### Dataset
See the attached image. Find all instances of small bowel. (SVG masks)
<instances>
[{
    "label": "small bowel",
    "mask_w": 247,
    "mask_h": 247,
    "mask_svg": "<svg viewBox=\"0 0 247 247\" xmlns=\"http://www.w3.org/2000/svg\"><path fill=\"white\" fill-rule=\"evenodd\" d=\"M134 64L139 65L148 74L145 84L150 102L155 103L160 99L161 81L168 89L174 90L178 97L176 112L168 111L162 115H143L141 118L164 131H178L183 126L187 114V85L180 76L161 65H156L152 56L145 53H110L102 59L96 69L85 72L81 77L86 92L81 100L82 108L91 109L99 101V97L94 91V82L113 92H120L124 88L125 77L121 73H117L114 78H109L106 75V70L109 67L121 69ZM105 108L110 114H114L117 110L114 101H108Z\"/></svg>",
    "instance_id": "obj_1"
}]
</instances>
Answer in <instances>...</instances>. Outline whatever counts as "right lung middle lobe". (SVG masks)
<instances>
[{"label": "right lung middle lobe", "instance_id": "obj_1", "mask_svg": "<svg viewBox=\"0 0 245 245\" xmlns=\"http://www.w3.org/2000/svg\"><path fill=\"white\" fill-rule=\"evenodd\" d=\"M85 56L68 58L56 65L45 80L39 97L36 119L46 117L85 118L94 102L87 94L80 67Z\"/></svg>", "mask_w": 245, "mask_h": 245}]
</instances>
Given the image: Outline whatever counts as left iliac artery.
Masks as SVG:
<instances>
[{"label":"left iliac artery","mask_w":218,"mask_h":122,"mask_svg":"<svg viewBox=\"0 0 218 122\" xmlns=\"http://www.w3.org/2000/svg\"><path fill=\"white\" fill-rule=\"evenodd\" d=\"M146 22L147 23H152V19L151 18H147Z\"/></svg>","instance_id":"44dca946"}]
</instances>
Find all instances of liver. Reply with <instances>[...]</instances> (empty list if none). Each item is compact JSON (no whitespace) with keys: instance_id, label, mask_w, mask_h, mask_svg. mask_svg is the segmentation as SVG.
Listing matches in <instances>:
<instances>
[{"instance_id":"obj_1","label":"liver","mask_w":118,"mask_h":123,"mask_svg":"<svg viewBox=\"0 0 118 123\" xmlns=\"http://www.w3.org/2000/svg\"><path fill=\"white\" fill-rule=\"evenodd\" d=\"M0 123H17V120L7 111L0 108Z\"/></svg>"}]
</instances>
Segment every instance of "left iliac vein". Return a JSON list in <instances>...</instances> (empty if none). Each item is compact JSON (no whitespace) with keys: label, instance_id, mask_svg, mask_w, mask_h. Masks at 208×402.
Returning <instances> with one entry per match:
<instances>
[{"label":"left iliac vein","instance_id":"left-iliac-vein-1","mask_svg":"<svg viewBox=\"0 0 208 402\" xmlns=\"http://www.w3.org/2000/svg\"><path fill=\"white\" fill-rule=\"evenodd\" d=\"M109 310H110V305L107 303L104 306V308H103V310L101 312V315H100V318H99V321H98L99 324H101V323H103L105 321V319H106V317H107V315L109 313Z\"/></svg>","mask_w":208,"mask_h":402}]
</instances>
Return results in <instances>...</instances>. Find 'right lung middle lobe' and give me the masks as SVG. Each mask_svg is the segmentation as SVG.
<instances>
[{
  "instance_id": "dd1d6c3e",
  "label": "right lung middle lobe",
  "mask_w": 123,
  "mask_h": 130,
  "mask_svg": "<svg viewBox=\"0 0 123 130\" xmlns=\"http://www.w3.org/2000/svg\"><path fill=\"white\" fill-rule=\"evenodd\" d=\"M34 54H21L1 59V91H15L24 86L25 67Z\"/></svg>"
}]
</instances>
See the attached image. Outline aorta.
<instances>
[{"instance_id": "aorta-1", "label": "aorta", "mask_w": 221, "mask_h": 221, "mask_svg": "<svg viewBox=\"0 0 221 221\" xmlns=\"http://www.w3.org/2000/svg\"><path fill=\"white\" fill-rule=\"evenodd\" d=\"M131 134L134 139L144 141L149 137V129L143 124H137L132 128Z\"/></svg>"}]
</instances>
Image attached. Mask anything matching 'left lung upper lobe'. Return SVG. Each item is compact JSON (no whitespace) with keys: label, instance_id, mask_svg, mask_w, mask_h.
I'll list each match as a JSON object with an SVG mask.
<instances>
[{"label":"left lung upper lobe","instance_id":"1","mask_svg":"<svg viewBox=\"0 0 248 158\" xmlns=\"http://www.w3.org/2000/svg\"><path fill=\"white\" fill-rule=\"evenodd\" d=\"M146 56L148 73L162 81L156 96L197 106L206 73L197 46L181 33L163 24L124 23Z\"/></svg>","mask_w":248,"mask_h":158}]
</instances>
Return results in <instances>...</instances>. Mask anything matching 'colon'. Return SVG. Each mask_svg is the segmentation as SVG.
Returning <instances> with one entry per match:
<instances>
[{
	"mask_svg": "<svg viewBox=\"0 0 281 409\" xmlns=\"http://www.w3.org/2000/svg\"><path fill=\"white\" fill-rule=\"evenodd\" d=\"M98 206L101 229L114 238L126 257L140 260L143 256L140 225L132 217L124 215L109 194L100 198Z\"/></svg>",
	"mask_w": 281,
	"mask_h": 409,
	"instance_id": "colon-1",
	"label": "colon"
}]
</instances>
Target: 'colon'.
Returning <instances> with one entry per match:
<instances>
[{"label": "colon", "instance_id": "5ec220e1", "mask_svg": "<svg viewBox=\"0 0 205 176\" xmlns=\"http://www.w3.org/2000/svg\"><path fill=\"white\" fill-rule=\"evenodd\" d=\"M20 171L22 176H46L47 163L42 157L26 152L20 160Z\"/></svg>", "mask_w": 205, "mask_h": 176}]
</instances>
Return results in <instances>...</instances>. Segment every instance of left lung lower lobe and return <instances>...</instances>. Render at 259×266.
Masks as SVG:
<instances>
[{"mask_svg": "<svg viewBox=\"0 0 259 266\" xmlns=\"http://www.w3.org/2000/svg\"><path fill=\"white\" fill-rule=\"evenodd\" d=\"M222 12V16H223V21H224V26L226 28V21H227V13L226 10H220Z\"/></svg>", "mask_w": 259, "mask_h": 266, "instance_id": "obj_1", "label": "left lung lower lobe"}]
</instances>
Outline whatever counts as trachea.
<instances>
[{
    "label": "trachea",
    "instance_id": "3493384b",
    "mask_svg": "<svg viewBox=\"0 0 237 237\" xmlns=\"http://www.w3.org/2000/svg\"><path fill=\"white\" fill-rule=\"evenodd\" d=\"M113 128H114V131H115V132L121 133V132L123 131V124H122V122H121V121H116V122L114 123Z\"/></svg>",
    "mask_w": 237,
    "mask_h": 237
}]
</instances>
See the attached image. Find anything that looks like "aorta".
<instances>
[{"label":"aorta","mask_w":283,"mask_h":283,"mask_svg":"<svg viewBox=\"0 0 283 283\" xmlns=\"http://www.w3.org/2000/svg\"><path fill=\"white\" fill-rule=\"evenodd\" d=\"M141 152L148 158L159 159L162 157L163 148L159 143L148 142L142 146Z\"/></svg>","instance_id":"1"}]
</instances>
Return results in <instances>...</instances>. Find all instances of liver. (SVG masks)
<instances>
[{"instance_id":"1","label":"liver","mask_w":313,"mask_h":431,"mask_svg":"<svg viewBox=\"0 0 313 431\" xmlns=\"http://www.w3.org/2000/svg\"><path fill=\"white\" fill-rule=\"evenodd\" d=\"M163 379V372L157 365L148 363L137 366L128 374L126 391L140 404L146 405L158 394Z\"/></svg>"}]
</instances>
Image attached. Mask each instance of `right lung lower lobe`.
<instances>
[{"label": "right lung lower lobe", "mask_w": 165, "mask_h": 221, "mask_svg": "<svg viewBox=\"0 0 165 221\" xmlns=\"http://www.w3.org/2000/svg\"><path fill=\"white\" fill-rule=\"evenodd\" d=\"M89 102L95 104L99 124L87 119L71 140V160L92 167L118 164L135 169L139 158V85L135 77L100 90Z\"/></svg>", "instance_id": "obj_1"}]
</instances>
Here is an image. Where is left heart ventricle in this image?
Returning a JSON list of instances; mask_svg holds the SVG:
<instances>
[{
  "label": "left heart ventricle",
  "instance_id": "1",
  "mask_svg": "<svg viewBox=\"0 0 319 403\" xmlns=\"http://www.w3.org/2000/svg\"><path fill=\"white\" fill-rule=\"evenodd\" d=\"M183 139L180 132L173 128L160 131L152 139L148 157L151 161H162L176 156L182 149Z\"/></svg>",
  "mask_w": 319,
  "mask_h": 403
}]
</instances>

### Directions
Rewrite the lines of the listing as a numbered list, starting with the line that contains "Return results in <instances>...</instances>. Find all" and going on through the last line of the listing, both included. Leave out any blank lines.

### Solution to this problem
1. Return results in <instances>...</instances>. Find all instances of liver. (SVG masks)
2. <instances>
3. [{"instance_id":"1","label":"liver","mask_w":313,"mask_h":431,"mask_svg":"<svg viewBox=\"0 0 313 431\" xmlns=\"http://www.w3.org/2000/svg\"><path fill=\"white\" fill-rule=\"evenodd\" d=\"M163 379V372L157 365L148 363L137 366L128 374L126 391L140 404L146 405L158 394Z\"/></svg>"}]
4. </instances>
5. Image attached. Mask each instance of `right lung lower lobe`.
6. <instances>
7. [{"label": "right lung lower lobe", "mask_w": 165, "mask_h": 221, "mask_svg": "<svg viewBox=\"0 0 165 221\" xmlns=\"http://www.w3.org/2000/svg\"><path fill=\"white\" fill-rule=\"evenodd\" d=\"M89 102L95 104L99 124L87 119L71 140V160L92 167L118 164L135 169L139 158V85L135 77L100 90Z\"/></svg>", "instance_id": "obj_1"}]
8. </instances>
9. Here is an image. Where is left heart ventricle in this image?
10. Returning a JSON list of instances; mask_svg holds the SVG:
11. <instances>
12. [{
13.   "label": "left heart ventricle",
14.   "instance_id": "1",
15.   "mask_svg": "<svg viewBox=\"0 0 319 403\" xmlns=\"http://www.w3.org/2000/svg\"><path fill=\"white\" fill-rule=\"evenodd\" d=\"M183 139L180 132L173 128L160 131L152 139L148 157L151 161H162L176 156L182 149Z\"/></svg>",
16.   "mask_w": 319,
17.   "mask_h": 403
18. }]
19. </instances>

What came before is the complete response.